The Value of Unfreedom
Freedom is one of the great ideals in Western Europe, North America, and some other places on our planet. We're told that more choice, more options, more flexibility will make us happier. In some cases, freedom often leads to boredom, distraction, and dissatisfaction.
I've learned this the hard way. When my days were wide open, I filled them with objects, information, and distractions. The price was hidden: not just money or time, but energy and attention. I subscribed to newspapers and bookmarked endless articles, believing I'd get around to them. But later, they had become magically uninteresting.
Distraction isn't just about shiny apps or video games. It's also an escape from pain. Learning something difficult, facing uncomfortable emotions, or simply sitting in silence feels hard. Our freedom makes it easy to run away from that. However, running doesn't make us happy. We're not made for running away but to tackle challenges.
I call my way out unfreedom: deliberately limiting choices. Far from feeling restrictive, these boundaries bring clarity and ease.
Every Sunday evening, I review the past week and design the next one. I set intentions for work, meals, conversations, and leisure. Not every detail, but enough to avoid chaos. I anticipate problems and sketch out solutions so I don't waste energy worrying.
This structure might sound robotic. But paradoxically, it creates space for spontaneity. If all the crucial topics are dealt with, I can afford to lose myself in a random activity like an art project.
Conversations can easily drift into gossip, trivia, or disputes no one actually wants.

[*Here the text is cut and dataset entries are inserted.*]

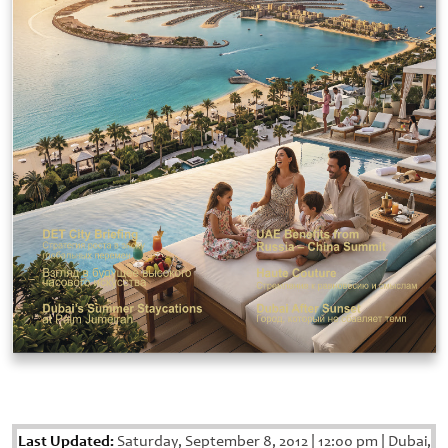
Last Updated:
Saturday, September 8, 2012
|
12:00 pm
|
Dubai,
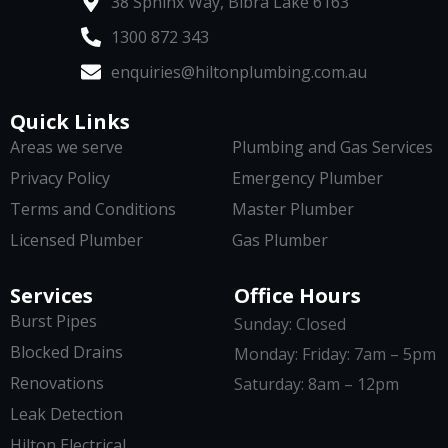
38 Sphinx Way, Bibra Lake 6163
1300 872 343
enquiries@hiltonplumbing.com.au
Quick Links
Areas we serve
Plumbing and Gas Services
Privacy Policy
Emergency Plumber
Terms and Conditions
Master Plumber
Licensed Plumber
Gas Plumber
Services
Office Hours
Burst Pipes
Sunday: Closed
Blocked Drains
Monday: Friday: 7am – 5pm
Renovations
Saturday: 8am – 12pm
Leak Detection
Hilton Electrical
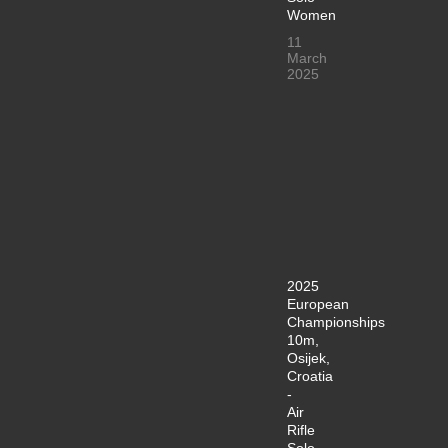
Women
11
March
2025
2025
European
Championships
10m,
Osijek,
Croatia
-
Air
Rifle
Solo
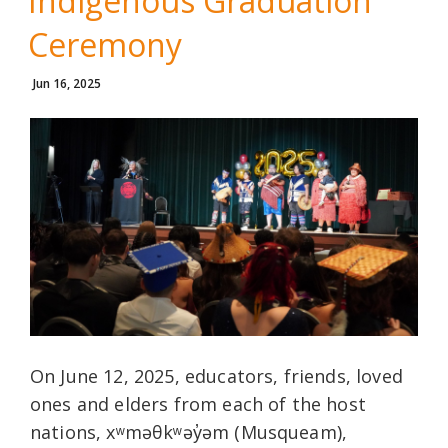
Indigenous Graduation
Ceremony
Jun 16, 2025
On June 12, 2025, educators, friends, loved
ones and elders from each of the host
nations, xʷməθkʷəy̓əm (Musqueam),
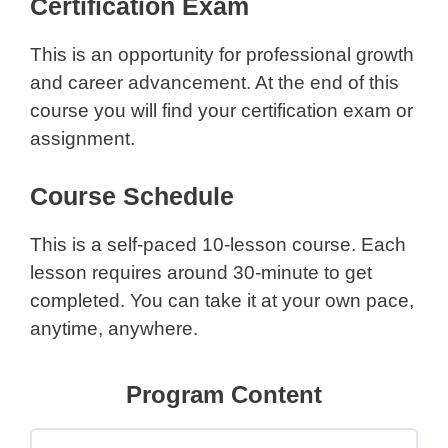
Certification Exam
This is an opportunity for professional growth
and career advancement. At the end of this
course you will find your certification exam or
assignment.
Course Schedule
This is a self-paced 10-lesson course. Each
lesson requires around 30-minute to get
completed. You can take it at your own pace,
anytime, anywhere.
Program Content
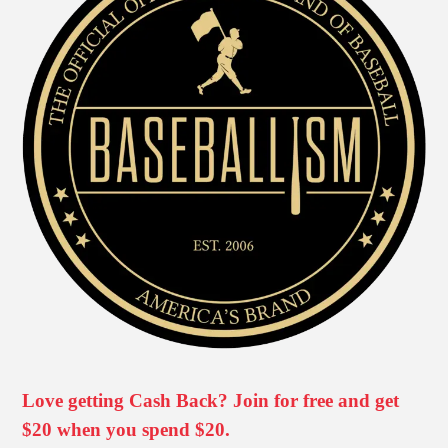
Love getting Cash Back? Join for free and get
$20 when you spend $20.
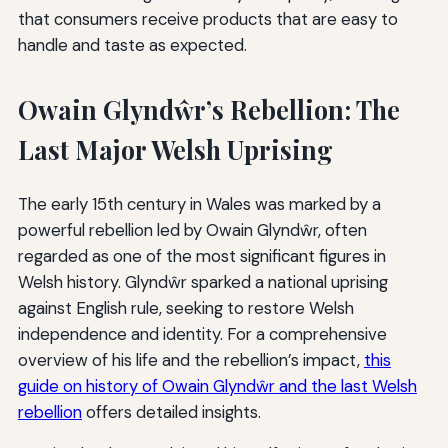
that consumers receive products that are easy to
handle and taste as expected.
Owain Glyndŵr’s Rebellion: The
Last Major Welsh Uprising
The early 15th century in Wales was marked by a
powerful rebellion led by Owain Glyndŵr, often
regarded as one of the most significant figures in
Welsh history. Glyndŵr sparked a national uprising
against English rule, seeking to restore Welsh
independence and identity. For a comprehensive
overview of his life and the rebellion’s impact,
this
guide on history of Owain Glyndŵr and the last Welsh
rebellion
offers detailed insights.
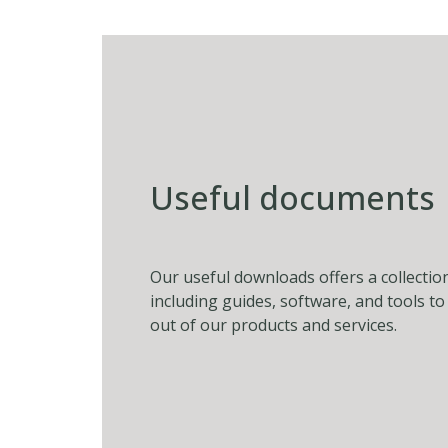
Useful documents
Our useful downloads offers a collectio
including guides, software, and tools t
out of our products and services.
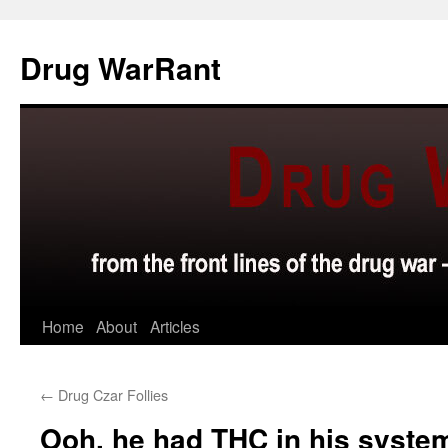
Skip
to
Drug WarRant
content
Home
About
Articles
←
Drug Czar Follies
Ooh, he had THC in his sys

I've learned to impose unfreedom here as well. At work, that means planning meetings with clear agendas. Outside work, it means slowing conversations down. I take time before I respond, instead of fueling endless word games.
Not every discussion deserves attention. Some are battles of ego, not exchanges of meaning. My rule: avoid them. Save deeper conversations for the right people, in the right setting.
Before I use a device, I try to think about the purpose. This can, of course, also mean to scroll for 30 minutes through some YouTube videos about a topic because it's relaxing. But after that, I turn the device off. When I feel the itch to check something online, I write it down and revisit it later. Most of the time, the urge fades, and I realize it was never important.
Unfreedom sounds negative, even counterintuitive. But boundaries are what make life meaningful for me. A day without limits drifts into mediocrity. A day with structure, habits, routines, and intentional constraints becomes a day of creation and connection.
True freedom isn't the ability to do anything. It's the ability to do what matters, without being pulled away by everything else. And that requires unfreedom.